November 7, 2011
Company Not Concerned About Market Share Stones Closest Competitor In Terms Of Monthly Market Share
The hobby business news and analysis site ICv2.com has the most succinct story
from news released late last week that in terms of monthly market share DC Comics in October enjoyed a victory over close competitor Marvel reminiscent of one of those lopsided boxing matches where you sheepishly change the channel for the last few moments despite having paid $59.95 for the experience. DC took both unit shares and dollar shares by a significant margin, took seven of the top ten slots, and 17 of the top 20. The October win follows a much more narrow market share win by DC in September, a close tussle for which the comics company prepared us this summer by dismissing the idea of winning market share as an important thing. I hold that these kinds of victories are extremely important for publishers, particularly ones like DC that haven't performed this strongly vis-a-vis Marvel since a) the depths of Marvel's post-bankruptcy malaise or b) really ever in the modern comics industry sense.

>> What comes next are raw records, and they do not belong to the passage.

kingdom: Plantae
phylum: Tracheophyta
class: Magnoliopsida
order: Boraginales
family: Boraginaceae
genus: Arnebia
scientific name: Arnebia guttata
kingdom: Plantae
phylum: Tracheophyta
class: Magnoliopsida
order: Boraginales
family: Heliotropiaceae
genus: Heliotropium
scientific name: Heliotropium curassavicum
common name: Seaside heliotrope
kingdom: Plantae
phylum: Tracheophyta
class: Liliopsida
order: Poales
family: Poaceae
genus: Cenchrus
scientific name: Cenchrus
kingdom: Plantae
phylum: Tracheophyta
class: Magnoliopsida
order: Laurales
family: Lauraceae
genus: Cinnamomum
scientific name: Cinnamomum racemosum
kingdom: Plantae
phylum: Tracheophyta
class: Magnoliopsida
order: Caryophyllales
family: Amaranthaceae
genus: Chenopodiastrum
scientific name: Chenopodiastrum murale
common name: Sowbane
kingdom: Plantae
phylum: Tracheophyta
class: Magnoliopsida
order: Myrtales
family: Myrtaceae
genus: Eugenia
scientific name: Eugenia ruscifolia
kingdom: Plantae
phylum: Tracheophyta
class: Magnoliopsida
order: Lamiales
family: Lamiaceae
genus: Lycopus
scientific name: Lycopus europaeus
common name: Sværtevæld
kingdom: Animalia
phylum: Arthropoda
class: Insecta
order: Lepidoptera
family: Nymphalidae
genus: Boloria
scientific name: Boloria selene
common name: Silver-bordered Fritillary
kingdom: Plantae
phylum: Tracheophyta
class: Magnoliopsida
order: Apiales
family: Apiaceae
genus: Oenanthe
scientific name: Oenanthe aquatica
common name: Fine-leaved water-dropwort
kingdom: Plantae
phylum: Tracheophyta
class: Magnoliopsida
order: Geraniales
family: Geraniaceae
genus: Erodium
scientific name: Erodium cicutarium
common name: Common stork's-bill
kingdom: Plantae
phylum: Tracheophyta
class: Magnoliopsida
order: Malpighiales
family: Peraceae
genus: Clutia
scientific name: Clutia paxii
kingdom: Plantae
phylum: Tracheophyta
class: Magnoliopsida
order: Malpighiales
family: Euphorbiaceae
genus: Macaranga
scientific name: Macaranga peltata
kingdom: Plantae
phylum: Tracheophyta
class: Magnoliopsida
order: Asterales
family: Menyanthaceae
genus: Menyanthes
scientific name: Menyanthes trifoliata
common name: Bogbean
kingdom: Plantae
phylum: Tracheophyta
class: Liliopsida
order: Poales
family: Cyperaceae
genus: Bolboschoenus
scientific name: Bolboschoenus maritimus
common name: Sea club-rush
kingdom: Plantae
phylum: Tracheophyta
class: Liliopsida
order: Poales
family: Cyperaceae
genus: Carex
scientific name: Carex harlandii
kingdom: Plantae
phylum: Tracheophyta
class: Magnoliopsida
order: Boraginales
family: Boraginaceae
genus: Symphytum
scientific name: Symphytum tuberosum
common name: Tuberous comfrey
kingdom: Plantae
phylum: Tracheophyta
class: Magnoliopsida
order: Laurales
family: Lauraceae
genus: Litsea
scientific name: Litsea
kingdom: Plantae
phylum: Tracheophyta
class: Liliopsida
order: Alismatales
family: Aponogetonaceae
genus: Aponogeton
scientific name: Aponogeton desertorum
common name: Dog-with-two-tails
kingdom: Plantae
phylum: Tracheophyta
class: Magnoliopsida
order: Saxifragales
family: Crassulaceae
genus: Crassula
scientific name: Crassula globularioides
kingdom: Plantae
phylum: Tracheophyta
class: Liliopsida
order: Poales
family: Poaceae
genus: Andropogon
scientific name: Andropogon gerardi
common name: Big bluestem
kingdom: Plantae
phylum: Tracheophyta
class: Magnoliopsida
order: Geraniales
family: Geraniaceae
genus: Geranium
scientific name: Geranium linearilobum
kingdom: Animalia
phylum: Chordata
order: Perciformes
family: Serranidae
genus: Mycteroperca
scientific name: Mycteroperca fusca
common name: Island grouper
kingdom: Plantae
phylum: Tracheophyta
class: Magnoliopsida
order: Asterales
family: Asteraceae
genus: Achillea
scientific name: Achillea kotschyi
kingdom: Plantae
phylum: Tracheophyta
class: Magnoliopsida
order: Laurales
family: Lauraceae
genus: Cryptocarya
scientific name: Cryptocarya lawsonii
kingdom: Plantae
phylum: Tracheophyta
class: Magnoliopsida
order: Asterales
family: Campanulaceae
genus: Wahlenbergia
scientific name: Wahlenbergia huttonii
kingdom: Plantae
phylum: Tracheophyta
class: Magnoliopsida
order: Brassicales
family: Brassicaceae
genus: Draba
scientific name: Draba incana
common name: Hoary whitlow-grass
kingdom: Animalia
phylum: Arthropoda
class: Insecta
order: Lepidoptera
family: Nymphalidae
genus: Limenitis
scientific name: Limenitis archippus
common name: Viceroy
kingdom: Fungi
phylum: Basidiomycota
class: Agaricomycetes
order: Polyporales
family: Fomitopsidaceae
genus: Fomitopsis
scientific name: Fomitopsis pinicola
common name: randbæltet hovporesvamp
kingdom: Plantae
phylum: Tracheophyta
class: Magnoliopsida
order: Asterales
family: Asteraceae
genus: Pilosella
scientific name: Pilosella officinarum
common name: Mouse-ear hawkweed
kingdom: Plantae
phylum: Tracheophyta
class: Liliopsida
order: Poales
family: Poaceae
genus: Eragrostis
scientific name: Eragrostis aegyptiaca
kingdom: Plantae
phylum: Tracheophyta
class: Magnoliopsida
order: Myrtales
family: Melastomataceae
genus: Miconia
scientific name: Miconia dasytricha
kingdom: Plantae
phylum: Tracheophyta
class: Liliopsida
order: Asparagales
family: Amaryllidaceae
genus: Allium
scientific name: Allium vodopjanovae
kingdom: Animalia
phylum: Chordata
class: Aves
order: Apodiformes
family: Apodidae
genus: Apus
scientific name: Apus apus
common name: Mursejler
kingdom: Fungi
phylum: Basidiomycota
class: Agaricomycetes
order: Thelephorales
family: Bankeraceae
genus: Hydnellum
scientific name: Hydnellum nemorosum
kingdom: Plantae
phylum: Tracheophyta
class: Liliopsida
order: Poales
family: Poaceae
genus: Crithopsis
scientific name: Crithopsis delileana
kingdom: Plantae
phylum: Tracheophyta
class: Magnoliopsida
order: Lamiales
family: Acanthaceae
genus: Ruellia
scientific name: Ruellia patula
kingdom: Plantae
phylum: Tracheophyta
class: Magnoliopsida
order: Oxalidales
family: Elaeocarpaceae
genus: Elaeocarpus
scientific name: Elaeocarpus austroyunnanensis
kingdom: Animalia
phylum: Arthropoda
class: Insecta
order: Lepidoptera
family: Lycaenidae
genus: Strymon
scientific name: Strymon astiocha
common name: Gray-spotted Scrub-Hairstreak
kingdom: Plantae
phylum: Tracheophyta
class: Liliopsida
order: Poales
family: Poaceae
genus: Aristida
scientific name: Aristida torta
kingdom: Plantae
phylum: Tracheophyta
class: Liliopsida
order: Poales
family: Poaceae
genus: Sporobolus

The solid October win did put on display certain structural factors about the direct market, such as the way that a decisive shift in the way a market initiative is perceived can dig itself in in the short term (and thus becomes more difficult to bleed away in the long term). The linked-to article also makes the important point that the recent DC-led surge in DM sales has chipped away at some alarming decline trends. This might be enough to pull 2011 even with or even ahead of 2010 by the end of December, with a potential for future growth and market stabilization possible in the months following.
My personal favorite numbers guy John Jackson Miller has a piece up here
discussing the role of re-orders and approximating just how many more comics were sold this October as opposed to the same month in 2010.